Top of Document text

If you ask marketing and tech guru Seth Godin about a fear of public speaking, his answer will be “start with dogs…” wait, what? His tip is to start with a very small audience and work your way up. This is awesome advice, for sure – the whole point is that you regularly practice a lot in a safe environment.
So, read on if you want to get over your fear of public speaking, boost your presentation skills, and pave your way to a more senior digital position.
So, what does it take to create a presentation that doesn’t lead to a snooze fest? Let’s take a look at some important features.
You’re going to be doing an introduction for your presentation, and the cover is probably going to be staring the audience in the face for a good few minutes – in other words, they’re going to notice it whether you’re showing it live or via your feed.
So, you want to make it memorable and, hopefully just intriguing enough that the audience gets a bit excited about getting to the next slide. You’ll want to use an eye-catching, but relevant visual and make sure the title piques their interest as well.
Ever wondered how to display data in a slideshow? Don't overload your presentation with basic bar charts, if you have something to show, you need to make it easy to understand and engaging. Thankfully, the most common slide-based programs tend to have built-in features that are able to capture your data and create colorful charts and graphs.
Choose a layout that is appealing but simple and be sure to not include too much text on each slide. You’ll also want to make sure you end with a clear summary that restates the key points in a slightly different way than what you said through the presentation. The idea is really to offer the audience something that they can walk away with – they’ll want to have a clear picture of your topic or pitch, and the combination of a clear set of visuals with some great storytelling will leave a lasting impression.
Want to cheat? Don’t worry; you can find plenty of tips, tricks, and tools to create a great presentation all over the web.
Here are a few places to start.
If you’ve ever heard anyone refer to a “deck,” they most likely were using Slideshare, the largest community-based sharing slideshow setup. Integrated with LinkedIn, it’s one of the biggest websites in the world. It’s super easy to use and supports all types of common file formats.

Bottom of Document text
Top of Entries provided

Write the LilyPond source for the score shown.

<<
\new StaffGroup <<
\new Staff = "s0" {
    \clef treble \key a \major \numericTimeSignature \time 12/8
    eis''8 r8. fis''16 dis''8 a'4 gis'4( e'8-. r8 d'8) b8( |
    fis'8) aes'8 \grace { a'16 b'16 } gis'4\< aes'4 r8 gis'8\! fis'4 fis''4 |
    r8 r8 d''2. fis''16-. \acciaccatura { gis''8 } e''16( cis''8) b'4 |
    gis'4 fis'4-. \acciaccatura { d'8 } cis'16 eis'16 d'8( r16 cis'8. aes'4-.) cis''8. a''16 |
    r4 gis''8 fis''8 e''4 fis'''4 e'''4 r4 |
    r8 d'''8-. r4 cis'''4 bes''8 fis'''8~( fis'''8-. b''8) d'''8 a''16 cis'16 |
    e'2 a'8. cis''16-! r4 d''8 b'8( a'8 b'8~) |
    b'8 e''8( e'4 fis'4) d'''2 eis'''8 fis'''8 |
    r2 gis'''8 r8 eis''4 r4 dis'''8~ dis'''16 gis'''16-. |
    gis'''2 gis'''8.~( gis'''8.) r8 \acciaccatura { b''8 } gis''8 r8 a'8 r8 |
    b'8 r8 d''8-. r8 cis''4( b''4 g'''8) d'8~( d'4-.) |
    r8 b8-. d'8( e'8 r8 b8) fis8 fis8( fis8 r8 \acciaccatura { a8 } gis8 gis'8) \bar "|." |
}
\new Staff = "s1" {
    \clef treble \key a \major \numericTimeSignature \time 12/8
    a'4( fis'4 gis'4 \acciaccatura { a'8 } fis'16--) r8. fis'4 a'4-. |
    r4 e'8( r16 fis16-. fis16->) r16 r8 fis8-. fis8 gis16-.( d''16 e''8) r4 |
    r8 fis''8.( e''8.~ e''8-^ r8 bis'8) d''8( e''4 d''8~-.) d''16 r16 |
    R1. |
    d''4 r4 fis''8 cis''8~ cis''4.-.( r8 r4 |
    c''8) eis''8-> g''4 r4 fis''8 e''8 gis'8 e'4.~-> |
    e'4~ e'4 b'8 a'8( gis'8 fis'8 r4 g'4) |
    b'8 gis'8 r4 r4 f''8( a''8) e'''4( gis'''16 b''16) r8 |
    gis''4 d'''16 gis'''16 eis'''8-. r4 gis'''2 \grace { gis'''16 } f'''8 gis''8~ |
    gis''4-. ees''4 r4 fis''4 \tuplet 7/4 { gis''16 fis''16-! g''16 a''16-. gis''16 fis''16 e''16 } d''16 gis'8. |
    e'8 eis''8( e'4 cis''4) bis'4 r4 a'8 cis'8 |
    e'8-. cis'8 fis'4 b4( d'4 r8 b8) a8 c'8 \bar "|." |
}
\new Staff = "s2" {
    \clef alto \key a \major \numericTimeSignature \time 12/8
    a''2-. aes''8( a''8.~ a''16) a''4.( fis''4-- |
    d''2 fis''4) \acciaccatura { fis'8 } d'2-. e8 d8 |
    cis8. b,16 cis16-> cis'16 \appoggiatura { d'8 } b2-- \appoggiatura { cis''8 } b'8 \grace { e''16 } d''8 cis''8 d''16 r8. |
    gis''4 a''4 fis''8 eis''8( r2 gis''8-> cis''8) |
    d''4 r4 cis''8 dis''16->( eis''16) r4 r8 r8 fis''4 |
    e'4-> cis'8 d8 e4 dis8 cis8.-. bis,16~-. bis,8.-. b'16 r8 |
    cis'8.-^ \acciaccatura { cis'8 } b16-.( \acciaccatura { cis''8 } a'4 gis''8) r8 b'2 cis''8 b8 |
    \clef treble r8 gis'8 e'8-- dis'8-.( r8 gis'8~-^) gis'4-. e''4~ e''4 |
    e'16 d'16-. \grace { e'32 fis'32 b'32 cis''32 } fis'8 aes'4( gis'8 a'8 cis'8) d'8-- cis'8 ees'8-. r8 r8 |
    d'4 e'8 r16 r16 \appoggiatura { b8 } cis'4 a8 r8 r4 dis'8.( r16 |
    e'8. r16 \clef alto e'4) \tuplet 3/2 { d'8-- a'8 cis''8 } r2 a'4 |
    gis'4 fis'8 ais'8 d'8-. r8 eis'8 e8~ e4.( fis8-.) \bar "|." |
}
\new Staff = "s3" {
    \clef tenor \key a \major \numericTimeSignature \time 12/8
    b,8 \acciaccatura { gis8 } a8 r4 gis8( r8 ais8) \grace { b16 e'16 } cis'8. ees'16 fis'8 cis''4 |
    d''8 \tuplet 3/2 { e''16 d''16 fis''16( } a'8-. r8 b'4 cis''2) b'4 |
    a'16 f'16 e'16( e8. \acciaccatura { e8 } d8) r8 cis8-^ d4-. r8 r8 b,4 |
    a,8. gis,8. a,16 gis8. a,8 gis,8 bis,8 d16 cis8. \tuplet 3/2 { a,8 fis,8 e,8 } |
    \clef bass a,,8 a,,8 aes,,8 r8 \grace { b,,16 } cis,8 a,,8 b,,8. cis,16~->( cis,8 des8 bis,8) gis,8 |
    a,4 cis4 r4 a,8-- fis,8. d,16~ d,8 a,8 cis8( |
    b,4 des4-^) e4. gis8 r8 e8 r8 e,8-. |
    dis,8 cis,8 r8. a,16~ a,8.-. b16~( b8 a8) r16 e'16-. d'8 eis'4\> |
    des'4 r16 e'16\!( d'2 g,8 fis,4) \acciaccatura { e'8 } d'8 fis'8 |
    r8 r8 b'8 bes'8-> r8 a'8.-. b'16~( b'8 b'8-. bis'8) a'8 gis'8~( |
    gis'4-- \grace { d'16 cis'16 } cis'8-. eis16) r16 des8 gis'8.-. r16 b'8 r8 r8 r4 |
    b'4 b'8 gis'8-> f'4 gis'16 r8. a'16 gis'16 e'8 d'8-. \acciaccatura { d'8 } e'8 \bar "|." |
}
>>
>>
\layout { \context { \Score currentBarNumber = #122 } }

Bottom of Entries provided

Directions:
a - Answer these questions from the article on presentation skills, each answer on its own line and marked to match:
(i) Whose advice is to start with a very small audience?
(ii) With which site is Slideshare integrated?
(iii) What should the summary at the end of a presentation restate?
b - Print the passage of the article on presentation skills starting with "If you ask marketing" and going on through "some important features.".
c - Carry on the article on presentation skills from its final sentence.

Expected outputs:
a -
(i) Seth Godin's
(ii) LinkedIn
(iii) The key points, in a slightly different way than they were said during the presentation

b -
If you ask marketing and tech guru Seth Godin about a fear of public speaking, his answer will be “start with dogs…” wait, what? His tip is to start with a very small audience and work your way up. This is awesome advice, for sure – the whole point is that you regularly practice a lot in a safe environment.
So, read on if you want to get over your fear of public speaking, boost your presentation skills, and pave your way to a more senior digital position.
So, what does it take to create a presentation that doesn’t lead to a snooze fest? Let’s take a look at some important features.

c -
Canva is an awesome resource for almost anything visual. Hop on in there and play around – there’s plenty of information available at no cost. It’s got a great range of templates, and it’s very easy to use in various browsers. The photo editing capabilities are second-to-none, and there are plenty of other things you can do with it as well. Of course, you can always upgrade to a paid account, and that will give you access to even more amazing features.
This platform isn’t compatible with PowerPoint but it’s collaborative and completely exportable.
Prezi is quite popular right now, and when you give it a shot you’ll quickly see why: you can create dynamic shows, even with animation. It does this by using one canvas that you can basically stick as much in as you want.
This is a great resource for designers or anyone feeling like they want to get particularly creative with their next presentation. One of the only problems is that you don’t have the option – at least in the free version – to keep your presentations private.
LibreOffice is fully compatible, and there are no annoying ads to deal with. It has plenty of great options for exporting and other features that you can test and try out.
This is a great place to go if you’re just starting out and want to play around with platforms other than PowerPoint. It’s free; it’s simple to use and quite flexible, too.
No matter what Seth Godin (or anyone) says, the only way to get through your fear is to practice, and often this means that you need to throw yourself into situations that make you feel somewhat uncomfortable.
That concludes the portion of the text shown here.